7. Como se viu, a norma do artigo 1051º, n.º 2, embora revogada pelo referido artigo 5º, n.º 2, veio, na sua finalidade de tutela do inquilino, a ser substituída, para o arrendamento habitacional, por uma outra que confere igualmente tutela à posição do inquilino - embora sem que o arrendamento deixe de caducar por extinção do direito com base no qual o contrato foi celebrado. Simplesmente, o inquilino habitacional tem direito a um novo arrendamento. Eliminou-se, assim, a solução segundo a qual o arrendamento celebrado pelo usufrutuário poderia manter-se inalterado, depois da sua morte, onerando o proprietário, medida, esta, considerada na doutrina como
'disfuncional e, provavelmente, inconstitucional. Disfuncional, por permitir que alguém possa onerar o que não lhe pertence; inconstitucional por conduzir a uma autêntica expropriação por utilidade particular sem qualquer indemnização'
(assim, A. Menezes Cordeiro/Castro Fraga, O novo regime do arrendamento urbano, cit., pág. 41). A finalidade de protecção do inquilino - limitada agora ao inquilino habitacional - é conseguida através do direito a um novo arrendamento, sujeito ao regime dos arrendamentos celebrado através do exercício do direito a um novo arrendamento (artigo 90º do RAU), mas admitindo a caducidade do anterior arrendamento, v.g., por morte do usufrutuário (e consequente extinção do usufruto). Ora, com esta finalidade e este sentido, a medida adoptada pelo legislador do artigo 5º, n.º 2 do diploma que aprovou o RAU - consistente na revogação do artigo 1051º, n.º 2 do Código Civil e sua substituição pelo artigo 66º, n.º 2 do novo regime - não se afigura ao Tribunal Constitucional nem violadora da directriz constante da alínea c) do artigo 2º da Lei n.º 42/90, de 10 de Agosto, nem carecida de habilitação por esta lei de autorização legislativa.
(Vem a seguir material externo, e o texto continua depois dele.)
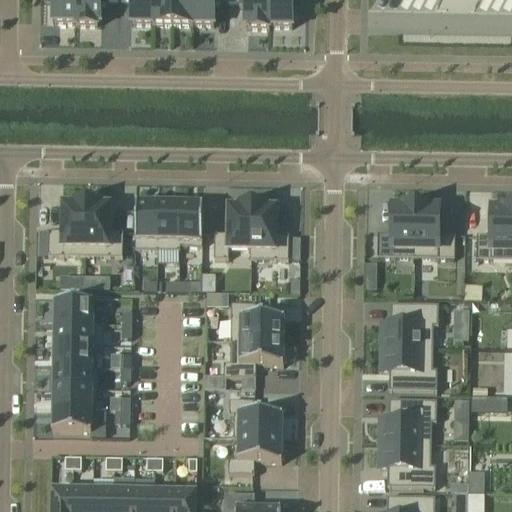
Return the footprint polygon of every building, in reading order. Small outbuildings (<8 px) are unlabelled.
[(76,28),(76,0),(46,0),(47,7),(53,7),(53,27),(76,28)] [(107,5),(119,5),(119,0),(76,0),(76,28),(76,30),(98,31),(98,28),(101,28),(101,8),(107,8),(107,5)] [(152,29),(153,29),(153,0),(119,0),(119,5),(131,5),(131,29),(152,29)] [(173,30),(173,0),(153,0),(153,29),(173,30)] [(192,30),(192,0),(173,0),(173,30),(192,30)] [(215,6),(227,7),(226,0),(192,0),(192,30),(193,30),(214,30),(215,6)] [(269,31),(268,31),(268,0),(226,0),(227,7),(239,7),(239,10),(245,11),(245,31),(247,31),(248,33),(269,34),(269,31)] [(299,12),(299,0),(268,0),(268,31),(269,31),(293,32),(293,12),(299,12)] [(49,236),(48,262),(86,262),(86,207),(73,207),(73,209),(62,209),(62,236),(49,236)] [(86,207),(86,262),(123,263),(123,237),(110,237),(111,210),(99,210),(99,208),(86,207)] [(215,239),(214,265),(229,265),(229,255),(250,256),(251,256),(252,210),(239,210),(239,212),(228,212),(228,239),(215,239)] [(250,256),(250,265),(288,266),(289,240),(276,240),(277,213),(265,213),(265,210),(252,210),(251,256),(250,256)] [(378,238),(377,263),(415,263),(416,211),(402,211),(402,213),(392,213),(391,238),(378,238)] [(416,211),(415,263),(455,264),(455,239),(439,239),(439,213),(429,213),(429,211),(416,211)] [(477,240),(477,264),(511,265),(511,212),(501,212),(501,214),(491,214),(491,240),(477,240)] [(136,213),(135,256),(158,256),(158,213),(136,213)] [(158,213),(158,256),(180,257),(180,252),(179,252),(180,214),(158,213)] [(180,214),(179,252),(180,252),(191,252),(202,252),(203,214),(180,214)] [(366,269),(366,277),(376,277),(376,269),(366,269)] [(144,286),(144,296),(157,297),(157,287),(144,286)] [(166,297),(179,297),(179,287),(166,287),(166,297)] [(179,287),(179,297),(192,297),(192,287),(179,287)] [(55,306),(55,329),(93,330),(93,329),(93,318),(94,307),(55,306)] [(231,309),(231,346),(283,347),(284,325),(284,323),(257,322),(257,310),(231,309)] [(383,328),(383,352),(433,353),(433,332),(438,332),(438,310),(390,309),(390,328),(383,328)] [(455,316),(455,328),(468,328),(469,316),(455,316)] [(122,317),(122,330),(132,330),(132,317),(122,317)] [(55,329),(55,350),(102,351),(103,329),(93,329),(93,330),(55,329)] [(122,330),(122,343),(132,343),(132,330),(122,330)] [(224,369),(224,383),(256,384),(256,371),(283,371),(283,370),(283,366),(286,366),(286,351),(283,351),(283,347),(231,346),(230,369),(224,369)] [(55,350),(54,372),(97,373),(98,352),(102,352),(102,351),(55,350)] [(383,352),(382,377),(389,377),(389,396),(437,397),(437,375),(433,375),(433,353),(383,352)] [(121,360),(121,373),(131,373),(131,360),(121,360)] [(54,372),(54,394),(97,394),(97,373),(54,372)] [(121,373),(121,386),(131,386),(131,373),(121,373)] [(54,394),(53,415),(92,416),(92,417),(96,417),(96,416),(97,394),(54,394)] [(471,402),(471,418),(507,418),(507,403),(471,402)] [(121,403),(121,416),(131,416),(131,404),(121,403)] [(381,425),(381,449),(431,450),(432,428),(436,428),(437,406),(389,405),(388,425),(381,425)] [(230,406),(229,420),(234,420),(234,443),(234,444),(239,444),(239,443),(282,444),(282,421),(283,421),(283,420),(255,419),(256,406),(230,406)] [(457,409),(457,424),(469,425),(469,410),(457,409)] [(53,415),(53,438),(91,439),(91,428),(92,417),(92,416),(53,415)] [(121,416),(120,429),(130,429),(131,416),(121,416)] [(229,466),(228,480),(254,480),(254,468),(282,468),(282,466),(281,466),(281,463),(284,463),(284,448),(282,448),(282,444),(239,443),(239,444),(238,455),(238,466),(229,466)] [(381,449),(381,473),(388,473),(387,492),(435,493),(436,471),(431,471),(431,450),(381,449)] [(65,462),(65,474),(73,475),(73,462),(65,462)] [(73,462),(73,475),(81,475),(81,463),(73,462)] [(106,463),(106,475),(114,475),(114,463),(106,463)] [(114,463),(114,475),(122,475),(122,463),(114,463)] [(147,464),(147,476),(155,476),(155,464),(147,464)] [(155,464),(155,476),(163,476),(163,464),(155,464)] [(189,464),(189,477),(197,477),(197,465),(189,464)] [(93,496),(93,511),(113,511),(114,496),(114,484),(94,484),(94,496),(93,496)] [(452,489),(452,497),(463,498),(464,490),(452,489)] [(51,495),(51,511),(72,511),(73,496),(51,495)] [(73,496),(72,511),(93,511),(93,496),(73,496)] [(114,496),(113,511),(133,511),(134,497),(114,496)] [(134,497),(133,511),(154,511),(155,497),(134,497)] [(155,497),(154,511),(174,511),(175,497),(155,497)] [(175,497),(174,511),(196,511),(196,498),(175,497)] [(225,499),(224,511),(253,511),(253,500),(225,499)] [(455,499),(454,511),(467,511),(467,499),(455,499)] [(434,511),(435,503),(387,502),(386,511),(434,511)]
8. A alínea c) do artigo 2º da Lei n.º 42/90, prevê, como directriz que o legislador do RAU deveria seguir, a 'preservação das regras socialmente úteis que tutelam a posição do arrendatário'. O sentido desta directriz foi precisado pelo Tribunal Constitucional logo no Acórdão n.º 311/93 (publicado no Diário da República, n.º 170, de 22 de Julho de
1993) que julgou não inconstitucional a referida lei de autorização legislativa.
É este sentido o:
'de que o Governo ficou credenciado para eliminar as regras que, visando embora a defesa do arrendatário, no entanto se revelavam socialmente imprestáveis, designadamente porque subvertiam princípios basilares do ordenamento jurídico ou tratavam desigualmente os contraentes sem que para tanto houvesse fundamento material.' Não se pode, pois, divisar nessa alínea c) uma prescrição de manutenção de todas e cada uma das concretas regras do regime anterior do arrendamento urbano que fossem favoráveis ao arrendatário. Tal entendimento, restritivo e diverso do adoptado anteriormente pelo Tribunal não consideraria, desde logo, a limitação da alínea c) apenas às regras 'socialmente úteis', nem a natureza da fórmula empregue pelo legislador parlamentar, de molde a permitir ao Governo um juízo sobre a utilidade social das regras, ficando obrigado a preservar aquelas em relação às quais esse juízo fosse positivo. Aquela posição restritiva poderia, aliás, fazer o legislador da Lei n.º 42/90 incorrer numa contradição, entre as alíneas b) e c) do artigo 2º desse diploma, uma vez que qualquer facilitação do funcionamento da cessação do contrato - ainda que através da mera simplificação das suas regras processuais – deveria ser considerada violadora da referido imperativo legal de manutenção de todas e cada uma das concretas regras do regime do arrendamento favoráveis ao inquilino. Tem, pois, de entender-se que o legislador ficou habilitado pela alínea c) do artigo 2º da Lei n.º 42/90 a formular um juízo sobre a 'utilidade social' das regras do regime do arrendamento urbano, podendo eliminar ou reformular aquelas que se revelavam
'socialmente imprestáveis, designadamente porque subvertiam princípios basilares do ordenamento jurídico ou tratavam desigualmente os contraentes sem que para tanto houvesse fundamento material' (formulação adoptada no citado Acórdão n.º
311/93). Ora, foi justamente isto o que o legislador do RAU fez quanto ao problema do destino do arrendamento em caso de caducidade por cessação do direito ou dos poderes legais com base nos quais tinha sido celebrado – previu a caducidade do contrato, repondo a redacção originária do Código Civil, mas atribuiu ao inquilino habitacional, cuja protecção se lhe afigurou sem dúvida 'socialmente
útil' em maior medida, o direito a um novo arrendamento. Conclui-se, assim, que a revogação do artigo 1051º, n.º 2 do Código Civil pelo artigo 5º, n.º 2, do Decreto-Lei n.º 321-B/90, de 15 de Outubro (e substituição daquele regime do Código Civil pelo regime resultante dos artigos 66º, n.º 2 e
90º e segs. do RAU) encontra justificação na própria alínea c) do artigo 2º da lei de autorização legislativa. E, desde logo por isto, não vislumbra este Tribunal qualquer inconstitucionalidade orgânica nesse artigo 5º, n.º 2.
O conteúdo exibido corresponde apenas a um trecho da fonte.